For the third year in a row, Walmart workers are striking on Black Friday, calling for better hours and increased wages on the busiest shopping day of the year. According to workers' rights group OUR Walmart, which organized the nationwide protests, Walmart employees in six different states have already submitted their formal strike notices. Employees in several other states are expected to do the same prior to Black Friday.

Walmart employees were thrust into the center of the growing anti-Black Friday campaign — a movement largely lobbying for fair wages and hours for minimum-wage employees working long hours over Thanksgiving weekend — in 2012, when OUR Walmart held its first nationwide protest. OUR Walmart initially demanded the retail giant to pay its employees at least $25,000 per year, but over the last two years, the campaign has bolstered its platform, advocating for a living wage increase to $15 an hour and guaranteed full-time work.

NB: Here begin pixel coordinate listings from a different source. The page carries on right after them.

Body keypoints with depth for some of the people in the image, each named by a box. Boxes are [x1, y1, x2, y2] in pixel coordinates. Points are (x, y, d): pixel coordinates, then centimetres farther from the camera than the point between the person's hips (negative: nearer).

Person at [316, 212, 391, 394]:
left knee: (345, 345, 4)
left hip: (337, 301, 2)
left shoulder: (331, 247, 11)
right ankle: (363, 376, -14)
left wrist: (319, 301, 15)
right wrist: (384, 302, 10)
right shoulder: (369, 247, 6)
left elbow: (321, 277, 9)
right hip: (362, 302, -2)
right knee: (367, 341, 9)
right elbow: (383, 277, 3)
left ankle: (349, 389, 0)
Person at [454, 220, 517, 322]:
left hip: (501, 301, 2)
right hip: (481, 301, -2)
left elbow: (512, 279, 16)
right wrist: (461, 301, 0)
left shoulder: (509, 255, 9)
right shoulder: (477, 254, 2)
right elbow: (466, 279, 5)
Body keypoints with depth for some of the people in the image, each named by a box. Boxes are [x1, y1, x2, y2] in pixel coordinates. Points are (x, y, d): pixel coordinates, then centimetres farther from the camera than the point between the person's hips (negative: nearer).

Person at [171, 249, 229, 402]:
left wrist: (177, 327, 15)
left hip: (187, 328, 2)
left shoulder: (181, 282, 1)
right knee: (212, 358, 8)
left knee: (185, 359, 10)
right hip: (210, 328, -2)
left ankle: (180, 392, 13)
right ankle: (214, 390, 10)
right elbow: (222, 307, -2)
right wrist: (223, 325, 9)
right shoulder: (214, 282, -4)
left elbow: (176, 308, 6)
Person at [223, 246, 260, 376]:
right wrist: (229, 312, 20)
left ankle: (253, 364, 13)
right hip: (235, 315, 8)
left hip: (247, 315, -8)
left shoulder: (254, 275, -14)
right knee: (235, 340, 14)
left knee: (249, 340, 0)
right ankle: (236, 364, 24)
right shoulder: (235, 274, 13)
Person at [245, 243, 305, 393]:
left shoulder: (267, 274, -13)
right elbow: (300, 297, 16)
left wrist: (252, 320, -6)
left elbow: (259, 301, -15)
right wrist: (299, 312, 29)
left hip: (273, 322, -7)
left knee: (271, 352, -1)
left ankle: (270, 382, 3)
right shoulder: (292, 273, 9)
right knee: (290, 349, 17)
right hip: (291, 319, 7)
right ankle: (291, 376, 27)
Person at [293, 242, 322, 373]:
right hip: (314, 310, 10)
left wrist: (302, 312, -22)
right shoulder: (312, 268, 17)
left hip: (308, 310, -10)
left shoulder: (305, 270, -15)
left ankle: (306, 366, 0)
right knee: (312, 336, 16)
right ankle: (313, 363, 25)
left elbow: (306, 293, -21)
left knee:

According to the United Food and Commercial Workers, a union that backs OUR Walmart, a majority of Walmart employees make less than $25,000 per year. Meanwhile, new research from the National Bureau of Economic Research released earlier this year found that Walmart workers are paid, on average, $8.48 an hour — less than the average Starbucks barista. Recent national data from PayScale shows that Walmart's hourly rate for cashiers ranges between $7.54 and $10.81, while overnight stockers make anywhere between $7.81 and $13.29.

Although a number of protesters on Black Friday won't be Walmart employees, but labor rights activists and progressives, OUR Walmart expects thousands of workers to peacefully strike. Charles Brown, who works at a Walmart in Virginia, told The Huffington Post he's planning on missing three shifts to protest his own employer:

Some [other workers] may want to do a strike as well but are hesitant. They need to know they don't have anything to be afraid of. If we don't stand up, no one else is going to stand up for us.

Some Walmart workers, however, aren't even waiting until the most hectic shopping day of the year to strike. Employees from Washington, D.C. to California staged peaceful sit-ins at their home stores on Wednesday afternoon, as shoppers conducted their last-minute Thanksgiving browsing. Walmart employees also teamed up with fast food workers, holding rallies outside local Walmart stores with "Fight For 15" signs — as in, $15 an hour.

Black Friday's Walmart protests also come on the heels of a report from Eat Drink Politics, which found that a majority of low-wage Walmart employees live on food subsidies, because they make less than $25,000 per year or are primarily part-time workers. According to the report's author, Michele Simon, about 825,000 Walmart employees live on a salary less than $25,000. In fact, Simon found that a majority of Walmart employees make just $15,550 per year — $8,000 below the federal poverty level for a family of four — when working full-time. For part-time employees, who account for nearly 600,000 members of the Walmart workforce, the pay is far worse.

Simon writes in the report:

Walmart’s low-wages and poor benefits frequently result in too many workers turning to a variety of public assistance programs. A recent report estimated the cost to taxpayers of Walmart workers’ total reliance on public assistance is $6.2 billion a year.

Walmart has yet to release a statement on the upcoming Black Friday events, but it's safe to say the retail giant is not looking forward to the strikes. In November 2013, the company went on the defense, denouncing the strikes as a "publicity campaign" and attacked activists for misleading their workers. The company said at the time:

This is just another exaggerated publicity campaign aimed at generating headlines to mislead our customers and associates. ... The fact is, these ongoing tactics being orchestrated by the UFCW are unlawful and we will act to protect our associates and customers from this ongoing illegal conduct.